The progress that Harry had made over the past few months was quite honestly something I was very proud of. It's been just about exactly two months since he left the hospital and he's been doing amazing. His wrist has healed, along with the gash in his side; leaving a large scar in its wake. Walking is still something we're working on, but it's gone well. Harry may not be running marathons yet, but he can walk for a long time (with a slight limp) before his knee starts bothering him which is progress in itself. Bending down has also been hard, but he can almost do it.

It's also been really nice that we both have been able to attend class again. As much as I love being around Harry, I think it's safe to say that we need a little room to breathe, all couples do. You can't be around the same person every single moment of the day and not want to get away from one another eventually. At the end of the day he's still the person I want to fall asleep next to anyways, which is really what matters.

As nice as it's been going back to school, what hasn't been nice is the stress of being behind. Due to me having to take care of Harry, I really haven't had much time for my own homework and papers. Which is how I find myself in class, staring at the D- on my test paper. I felt numb when I saw the 62% on the top of my test and my stomach dropped while also almost leaping out of my throat at the same time. To make matters worse in my next class we were assigned a paper on music theory and development on top of the piles and piles of homework I have. My good grades and the hard work I've put in was slowly slipping away from me, and my anxiety was through the roof.

It's not that I blame Harry for this, of course I don't. He needed me. I would more say I blame the school system. A lot of teachers or deans don't understand what us as students are going through in our personal lives, only focusing on the next assignment due or the next paper deadline. It's hard, but unfortunately that's college for you.

I was very relieved when I finished my last class, wanting nothing more than to go home and curl up on the couch, maybe have a good cry. I could feel my head pounding, an ache in my throat telling me that a breakdown was inevitable along with the pressure behind my eyes of tears. It was honestly just one of those days where it felt like the world was targeting me and all I could do was sit there and take hit after hit. When I pulled into the driveway, I took a couple of deep breaths to attempt to keep myself together for when I see Harry. He's been doing online school only with his leg being the way it is, online just seemed easier than him trying to walk around campus.

I exited my car and walked in the flat, greeted by the warm smell of home and Harry, although Harry is most definitely much more my home than four walls will ever be. I heard the TV was on so I figured it was safe to assume Harry didn't hear me come in, which is fine. I don't want him rushing up anyways. I sighed as I dropped my bag to the floor, letting the physical weight of my day fall off my shoulders while the emotional weight hovered.

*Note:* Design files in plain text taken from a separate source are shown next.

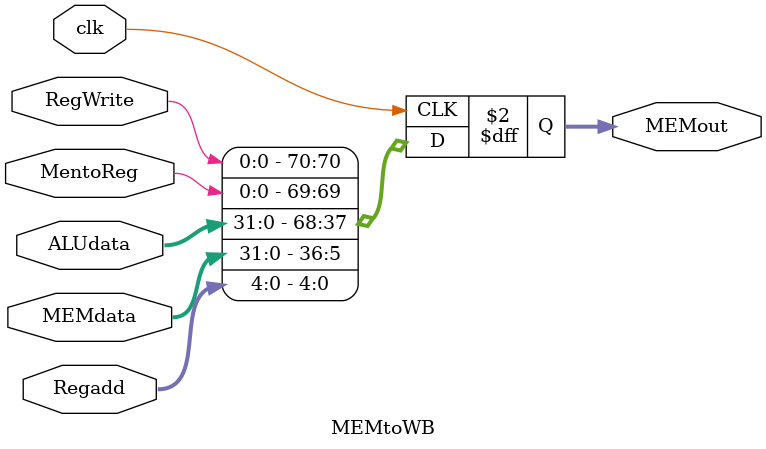
<source format=v>
module IFtoID(
input clk,
input IFtoIDWrite,
input [31:0] im_dout,
input [31:0] adder,
output reg [63:0] IFout,
input branchCtrl,
input PCsrc
);
always @(posedge clk)begin
	if(PCsrc)begin
		IFout<=64'b0;
	end
	else if((IFtoIDWrite))begin
		IFout<=IFout;
	end
	else begin
		IFout<={adder,im_dout};
	end
end
endmodule 

module IDtoEX(
input clk,
input RegDst,//158
input RegWrite,//157
input ALUSrc,//156
input MemRead,//155
input MemWrite,//154
input MentoReg,//153
input [3:0] ALUOp,//152:149
input ALUjumplimk,//148
input [2:0] Loadop,//147:145
input [1:0] Saveop,//144:143
input [63:0] IFout,//142:111
input [31:0] RegOutA,//110:79
input [31:0] RegOutB,//78:47
input [31:0] EXTImm,//46:15
input [4:0] rs,//14:10
input [4:0] rt,//9:5
input [4:0] rd,//4:0
output reg [158:0]IDout
);
always @(posedge clk)begin
	IDout<={RegDst,RegWrite,ALUSrc,MemRead,MemWrite,MentoReg,ALUOp,ALUjumplimk,Loadop,Saveop,IFout[63:32],RegOutA,RegOutB,EXTImm,rs,rt,rd};
end
endmodule

module EXtoMEM(
input clk,
input RegWrite,//109
input MemRead,//108
input MemWrite,//107
input MentoReg,//106
input [2:0] Loadop,//105:103
input [1:0] Saveop,//102:101
input [31:0] ADDPC,//100:69
input [31:0] ALUresult,//68:37
input [31:0] dataB,//36:5
input [4:0] Regadd,//4:0
output reg [109:0] EXout
);
always @(posedge clk)begin
	EXout<={RegWrite,MemRead,MemWrite,MentoReg,Loadop,Saveop,ADDPC,ALUresult,dataB,Regadd};
end 

endmodule

module MEMtoWB(
input clk,
input RegWrite,//70
input MentoReg,//69
input [31:0] ALUdata,//68:37
input [31:0] MEMdata,//36:5
input [4:0] Regadd,//4:0
output reg [70:0] MEMout
);
always @(posedge clk)begin
		MEMout<={RegWrite,MentoReg,ALUdata,MEMdata,Regadd};
end
endmodule

</source>
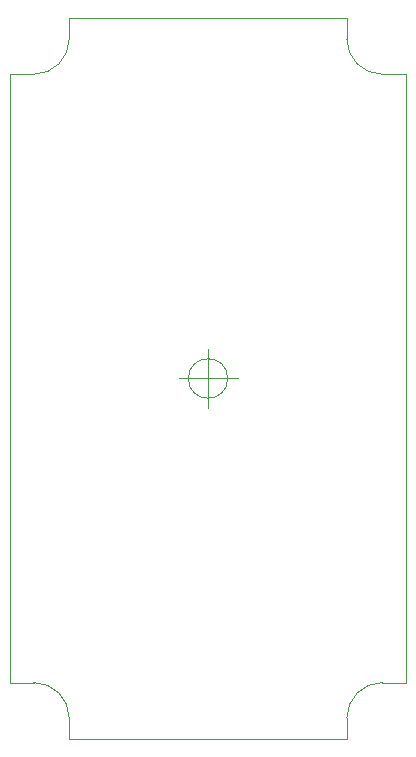
<source format=gm1>
G04 #@! TF.GenerationSoftware,KiCad,Pcbnew,(5.1.7)-1*
G04 #@! TF.CreationDate,2020-11-04T19:15:34+01:00*
G04 #@! TF.ProjectId,generic_node,67656e65-7269-4635-9f6e-6f64652e6b69,2.0.2*
G04 #@! TF.SameCoordinates,PX510ff40PY6422c40*
G04 #@! TF.FileFunction,Profile,NP*
%FSLAX46Y46*%
G04 Gerber Fmt 4.6, Leading zero omitted, Abs format (unit mm)*
G04 Created by KiCad (PCBNEW (5.1.7)-1) date 2020-11-04 19:15:34*
%MOMM*%
%LPD*%
G01*
G04 APERTURE LIST*
G04 #@! TA.AperFunction,Profile*
%ADD10C,0.050000*%
G04 #@! TD*
G04 APERTURE END LIST*
D10*
X1666666Y0D02*
G75*
G03*
X1666666Y0I-1666666J0D01*
G01*
X-2500000Y0D02*
X2500000Y0D01*
X0Y2500000D02*
X0Y-2500000D01*
X11750000Y-30500000D02*
X11750000Y-28750000D01*
X-14750000Y-25750000D02*
X-16750000Y-25750000D01*
X-11750000Y-28750000D02*
X-11750000Y-30500000D01*
X-14750000Y-25750000D02*
G75*
G02*
X-11750000Y-28750000I0J-3000000D01*
G01*
X11750000Y-28750000D02*
G75*
G02*
X14750000Y-25750000I3000000J0D01*
G01*
X16750000Y-25750000D02*
X14750000Y-25750000D01*
X-16750000Y25750000D02*
X-14750000Y25750000D01*
X11750000Y30500000D02*
X11750000Y28750000D01*
X14750000Y25750000D02*
X16750000Y25750000D01*
X14750000Y25750000D02*
G75*
G02*
X11750000Y28750000I0J3000000D01*
G01*
X-11750000Y30500000D02*
X-11750000Y28750000D01*
X-11750000Y28750000D02*
G75*
G02*
X-14750000Y25750000I-3000000J0D01*
G01*
X-16750000Y-25750000D02*
X-16750000Y25750000D01*
X11750000Y-30500000D02*
X-11750000Y-30500000D01*
X16750000Y25750000D02*
X16750000Y-25750000D01*
X-11750000Y30500000D02*
X11750000Y30500000D01*
M02*

</source>
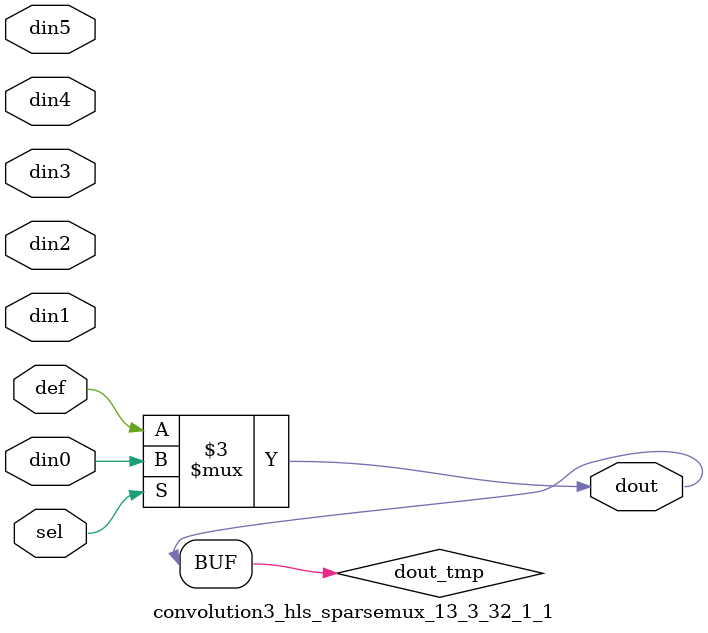
<source format=v>
`timescale 1ns / 1ps

module convolution3_hls_sparsemux_13_3_32_1_1 (din0,din1,din2,din3,din4,din5,def,sel,dout);

parameter din0_WIDTH = 1;

parameter din1_WIDTH = 1;

parameter din2_WIDTH = 1;

parameter din3_WIDTH = 1;

parameter din4_WIDTH = 1;

parameter din5_WIDTH = 1;

parameter def_WIDTH = 1;
parameter sel_WIDTH = 1;
parameter dout_WIDTH = 1;

parameter [sel_WIDTH-1:0] CASE0 = 1;

parameter [sel_WIDTH-1:0] CASE1 = 1;

parameter [sel_WIDTH-1:0] CASE2 = 1;

parameter [sel_WIDTH-1:0] CASE3 = 1;

parameter [sel_WIDTH-1:0] CASE4 = 1;

parameter [sel_WIDTH-1:0] CASE5 = 1;

parameter ID = 1;
parameter NUM_STAGE = 1;



input [din0_WIDTH-1:0] din0;

input [din1_WIDTH-1:0] din1;

input [din2_WIDTH-1:0] din2;

input [din3_WIDTH-1:0] din3;

input [din4_WIDTH-1:0] din4;

input [din5_WIDTH-1:0] din5;

input [def_WIDTH-1:0] def;
input [sel_WIDTH-1:0] sel;

output [dout_WIDTH-1:0] dout;



reg [dout_WIDTH-1:0] dout_tmp;

always @ (*) begin
case (sel)
    
    CASE0 : dout_tmp = din0;
    
    CASE1 : dout_tmp = din1;
    
    CASE2 : dout_tmp = din2;
    
    CASE3 : dout_tmp = din3;
    
    CASE4 : dout_tmp = din4;
    
    CASE5 : dout_tmp = din5;
    
    default : dout_tmp = def;
endcase
end


assign dout = dout_tmp;



endmodule

</source>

I went over to the cabinet and pulled out a glass, filling it with water. I took a sip then set it on the counter. I must not have reached far enough, or a higher power was trying to tell me that my day was just meant to be shit, because the glass ended up falling to the floor, making me jump back with a yelp as it shattered into pieces, water going everywhere. I, of course, when stepping back stepped directly onto a shard of glass making me yell out in pain. And that, that was enough to do me in to send me into full on hysterics.


Harrys POV

I nearly jumped out of my skin when I heard a loud crash coming from the kitchen, that was until I heard Louis yell, realizing that it was him. I got off the sofa as fast as I could, and hobbled into the kitchen. I tried to jog which made my limping really bad, it's usually something I could control unless I'm moving faster than a walk.